The pictures must be left out, while the rest of the data is copied exactly.

--- START ---

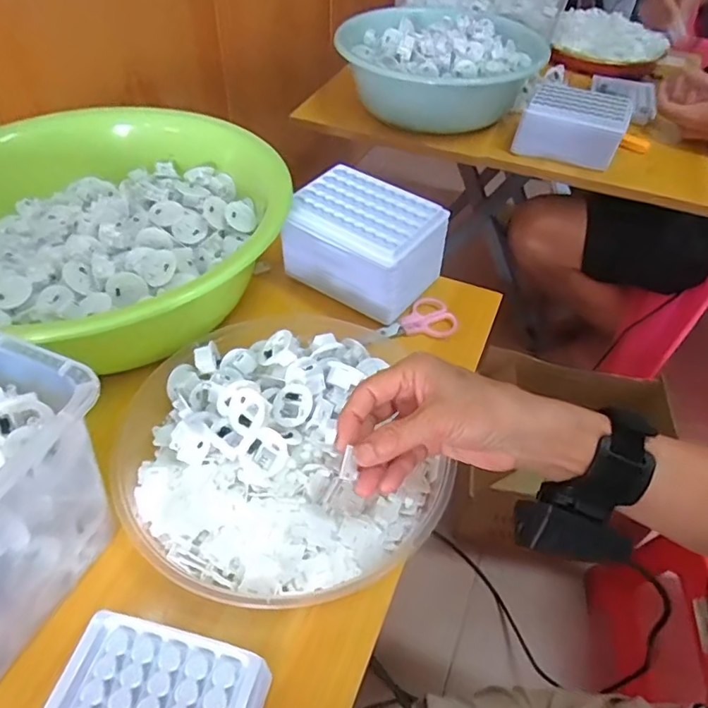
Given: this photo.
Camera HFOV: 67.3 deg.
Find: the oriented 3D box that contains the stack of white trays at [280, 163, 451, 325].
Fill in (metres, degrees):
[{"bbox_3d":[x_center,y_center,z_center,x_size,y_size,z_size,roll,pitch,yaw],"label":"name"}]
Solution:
[{"bbox_3d":[0.009,-0.108,0.509,0.124,0.087,0.093,28,52,20],"label":"stack of white trays"}]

--- END ---

### Response to the task
Given: this photo.
Camera HFOV: 67.3 deg.
Find: the oriented 3D box that contains the stack of white trays at [280, 163, 451, 325].
Fill in (metres, degrees):
[{"bbox_3d":[x_center,y_center,z_center,x_size,y_size,z_size,roll,pitch,yaw],"label":"name"}]
Solution:
[{"bbox_3d":[0.009,-0.108,0.509,0.124,0.087,0.093,28,52,20],"label":"stack of white trays"}]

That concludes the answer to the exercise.